(WHAT THE TASK ASKS) Wherever a picture appears, skip it and retype the rest of the data exactly.

(EXERCISE DATA)
-----
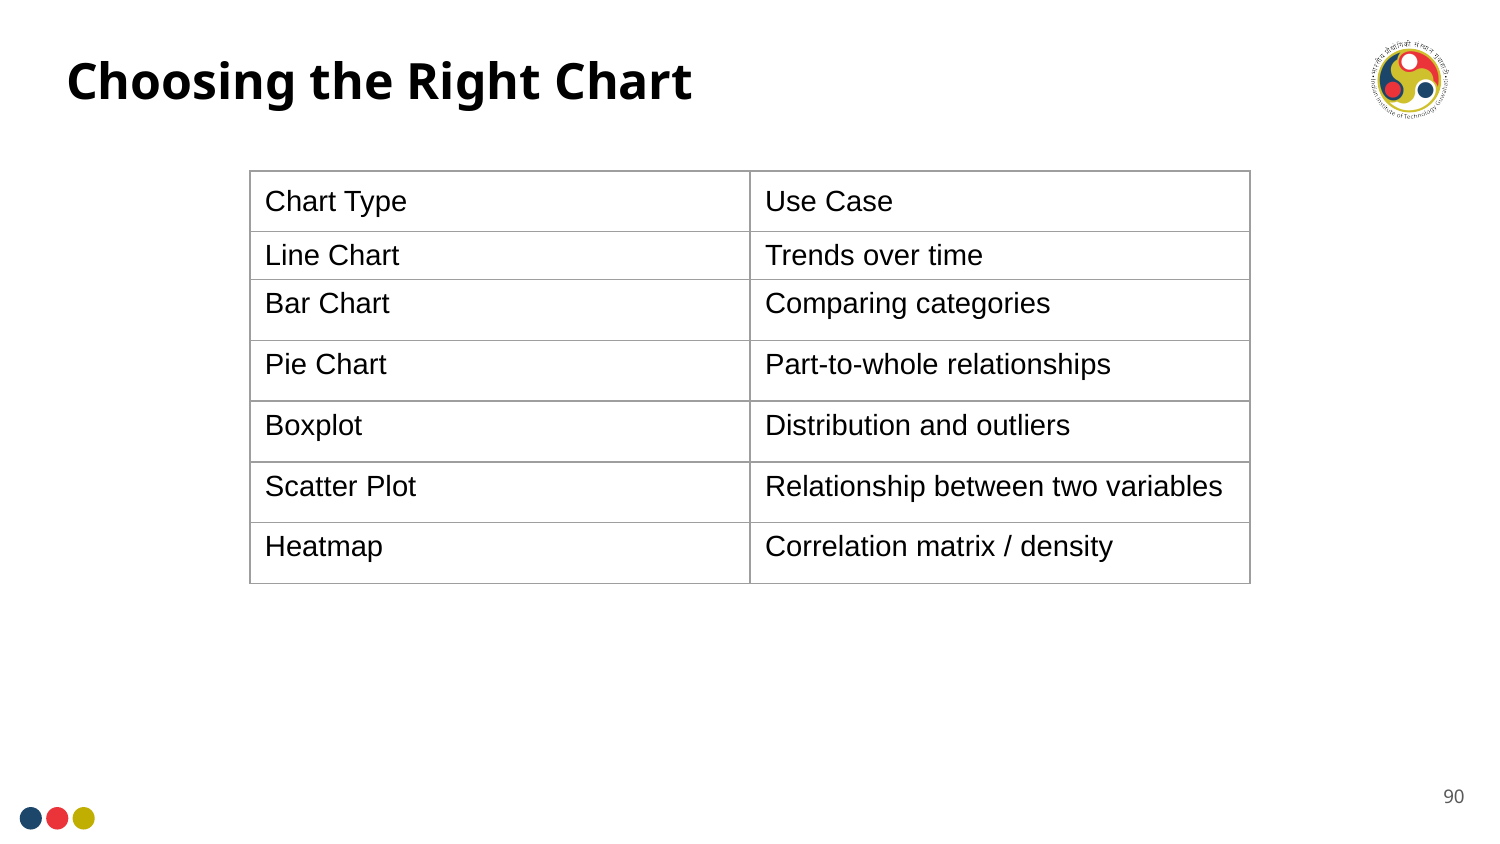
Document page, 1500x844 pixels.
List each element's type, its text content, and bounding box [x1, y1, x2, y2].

table_cell Bar Chart [251, 280, 749, 340]
table_cell Correlation matrix / density [751, 523, 1249, 583]
table_cell Relationship between two variables [751, 463, 1249, 522]
table_cell Trends over time [751, 232, 1249, 279]
table_header Chart Type [251, 172, 749, 231]
table_cell Scatter Plot [251, 463, 749, 522]
table_cell Distribution and outliers [751, 402, 1249, 461]
table_cell Line Chart [251, 232, 749, 279]
table_cell Pie Chart [251, 341, 749, 400]
table_cell Part-to-whole relationships [751, 341, 1249, 400]
slide_number 90 [1389, 764, 1480, 830]
table_header Use Case [751, 172, 1249, 231]
table_cell Boxplot [251, 402, 749, 461]
title Choosing the Right Chart [51, 33, 1449, 126]
table_cell Comparing categories [751, 280, 1249, 340]
table_cell Heatmap [251, 523, 749, 583]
-----
(REPLY)
Document page, 1500x844 pixels.
List each element's type, its text content, and bounding box [x1, y1, x2, y2].

table_cell Bar Chart [251, 280, 749, 340]
table_cell Correlation matrix / density [751, 523, 1249, 583]
table_cell Relationship between two variables [751, 463, 1249, 522]
table_cell Trends over time [751, 232, 1249, 279]
table_header Chart Type [251, 172, 749, 231]
table_cell Scatter Plot [251, 463, 749, 522]
table_cell Distribution and outliers [751, 402, 1249, 461]
table_cell Line Chart [251, 232, 749, 279]
table_cell Pie Chart [251, 341, 749, 400]
table_cell Part-to-whole relationships [751, 341, 1249, 400]
slide_number 90 [1389, 764, 1480, 830]
table_header Use Case [751, 172, 1249, 231]
table_cell Boxplot [251, 402, 749, 461]
title Choosing the Right Chart [51, 33, 1449, 126]
table_cell Comparing categories [751, 280, 1249, 340]
table_cell Heatmap [251, 523, 749, 583]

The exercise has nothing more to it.